Although I haven't heard them ever mentioned on any forum--they may not export them-- and I'm in Japan, Seiko makes some nice watch oils and greases which I use. For example, S-6 is their all purpose watch grease (this is what they call it) which Seiko recommends for eccentric posts and pawls on automatic watches, barrel arbors, cannon pinions and hole jewels.

Older watchmakers like myself , were taught to oil with one or two oils only and grease for the setting mechanism. The 6497 is a pocket watch movement that will take all sorts of abuse in oiling and be happy. I would use one oil on the whole thing, a non creep graphite based lubricant on the mainspring and watchmakers grease on the setting mechanism. 

If you can find Seiko watch oils, you'll probably end up saving money.My bet is that you can find Seiko watch oils in many parts of Asia outside of Japan if you ask around.


----------



## lysanderxiii (Oct 4, 2006)

The Novostar line is about half to a third the price of the Moebius line. Just as good, in my opinion. Nye is a good GP oil as well.

The only reason all ETA oil sheets call for Moebius oil is SWATCH Group owns both ETA and Moebius, not because Moebius is better oil....


----------



## dbl_ (Mar 22, 2009)

Somewhere else said:


> Although I haven't heard them ever mentioned on any forum--they may not export them-- and I'm in Japan, Seiko makes some nice watch oils and greases which I use. For example, S-6 is their all purpose watch grease (this is what they call it) which Seiko recommends for eccentric posts and pawls on automatic watches, barrel arbors, cannon pinions and hole jewels.
> 
> Older watchmakers like myself , were taught to oil with one or two oils only and grease for the setting mechanism. The 6497 is a pocket watch movement that will take all sorts of abuse in oiling and be happy. I would use one oil on the whole thing, a non creep graphite based lubricant on the mainspring and watchmakers grease on the setting mechanism.
> 
> If you can find Seiko watch oils, you'll probably end up saving money.My bet is that you can find Seiko watch oils in many parts of Asia outside of Japan if you ask around.


As an experiment i used light, synthetic switch oil for balance jewels, escape wheel pivots and palette jewels. So far so good.
It cost less than a dollar for 3 ml.
http://www.cybor-tech.com.pl/info.php?id=40026
This oil is used normally for lubrication of switches in electronics.

For stem and "neighbourhood", handwind main spring , barrel arbour, canon pinion etc. I use petrolatum.
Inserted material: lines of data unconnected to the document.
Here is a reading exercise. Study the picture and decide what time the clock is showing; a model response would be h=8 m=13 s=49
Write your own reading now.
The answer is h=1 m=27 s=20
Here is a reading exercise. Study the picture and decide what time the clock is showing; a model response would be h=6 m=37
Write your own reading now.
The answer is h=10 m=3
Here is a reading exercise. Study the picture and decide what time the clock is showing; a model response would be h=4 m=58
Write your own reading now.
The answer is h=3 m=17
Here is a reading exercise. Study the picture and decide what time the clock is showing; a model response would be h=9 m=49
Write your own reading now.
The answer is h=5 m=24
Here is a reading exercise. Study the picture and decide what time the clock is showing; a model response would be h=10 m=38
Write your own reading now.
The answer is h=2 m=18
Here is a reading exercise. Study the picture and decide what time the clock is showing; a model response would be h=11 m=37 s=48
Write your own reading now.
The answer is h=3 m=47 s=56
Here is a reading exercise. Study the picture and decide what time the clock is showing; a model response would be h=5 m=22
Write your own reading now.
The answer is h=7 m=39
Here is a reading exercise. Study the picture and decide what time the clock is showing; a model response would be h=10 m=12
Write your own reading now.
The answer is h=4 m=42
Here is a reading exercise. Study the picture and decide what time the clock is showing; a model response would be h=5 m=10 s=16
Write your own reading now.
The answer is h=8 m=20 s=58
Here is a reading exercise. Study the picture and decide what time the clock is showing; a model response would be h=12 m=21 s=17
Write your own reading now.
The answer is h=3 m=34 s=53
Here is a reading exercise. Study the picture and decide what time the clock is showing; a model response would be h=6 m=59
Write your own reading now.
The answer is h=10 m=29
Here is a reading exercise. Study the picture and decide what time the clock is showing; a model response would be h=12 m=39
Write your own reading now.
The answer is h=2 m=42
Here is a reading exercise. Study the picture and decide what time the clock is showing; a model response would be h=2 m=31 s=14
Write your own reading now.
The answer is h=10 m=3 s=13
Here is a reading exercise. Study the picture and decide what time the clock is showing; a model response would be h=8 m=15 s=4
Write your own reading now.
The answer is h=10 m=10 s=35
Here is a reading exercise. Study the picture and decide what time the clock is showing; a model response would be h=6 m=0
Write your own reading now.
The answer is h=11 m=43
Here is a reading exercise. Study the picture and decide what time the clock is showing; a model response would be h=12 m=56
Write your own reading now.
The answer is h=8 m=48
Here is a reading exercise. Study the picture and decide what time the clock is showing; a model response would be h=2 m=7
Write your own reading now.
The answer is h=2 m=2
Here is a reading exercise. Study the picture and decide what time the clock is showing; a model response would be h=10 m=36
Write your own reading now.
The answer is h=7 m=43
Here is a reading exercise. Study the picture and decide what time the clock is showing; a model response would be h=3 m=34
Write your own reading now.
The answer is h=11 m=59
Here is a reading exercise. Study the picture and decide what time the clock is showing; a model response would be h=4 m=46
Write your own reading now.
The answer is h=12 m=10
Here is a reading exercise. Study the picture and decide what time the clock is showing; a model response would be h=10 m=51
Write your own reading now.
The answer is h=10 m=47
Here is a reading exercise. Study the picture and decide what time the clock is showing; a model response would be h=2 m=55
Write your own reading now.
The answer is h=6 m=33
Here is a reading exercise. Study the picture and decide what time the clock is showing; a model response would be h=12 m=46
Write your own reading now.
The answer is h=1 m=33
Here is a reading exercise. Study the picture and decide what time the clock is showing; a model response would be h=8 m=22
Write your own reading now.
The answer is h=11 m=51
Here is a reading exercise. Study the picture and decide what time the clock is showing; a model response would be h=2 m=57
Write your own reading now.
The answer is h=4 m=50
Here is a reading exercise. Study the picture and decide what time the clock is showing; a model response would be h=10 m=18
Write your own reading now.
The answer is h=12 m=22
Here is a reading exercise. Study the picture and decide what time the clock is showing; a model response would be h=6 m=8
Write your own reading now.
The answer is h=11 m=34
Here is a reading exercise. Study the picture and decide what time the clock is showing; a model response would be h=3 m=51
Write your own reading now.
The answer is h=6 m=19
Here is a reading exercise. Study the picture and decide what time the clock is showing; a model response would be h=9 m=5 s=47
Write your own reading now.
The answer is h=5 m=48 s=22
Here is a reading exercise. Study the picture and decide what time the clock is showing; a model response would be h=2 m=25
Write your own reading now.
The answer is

Just amateur's (!) 3 cents.

Wojtek


----------



## Somewhere else (Feb 17, 2006)

dbl_ said:


> As an experiment i used light, synthetic switch oil for balance jewels, escape wheel pivots and palette jewels. So far so good.
> It cost less than a dollar for 3 ml.
> http://www.cybor-tech.com.pl/info.php?id=40026
> This oil is used normally for lubrication of switches in electronics.
> ...


The problem you will run into with all of these, I think is "creep", that is the oild spreading from the mechanical surfaces. Watch oil is designed not to do this. I'm not sure what petrolatum is, but you might run into the problem there not only of creep, but a tendency to rapidly pick up dirt and harden also.


----------



## lysanderxiii (Oct 4, 2006)

Somewhere else said:


> The problem you will run into with all of these, I think is "creep", that is the oild spreading from the mechanical surfaces. Watch oil is designed not to do this. I'm not sure what petrolatum is, but you might run into the problem there not only of creep, but a tendency to rapidly pick up dirt and harden also.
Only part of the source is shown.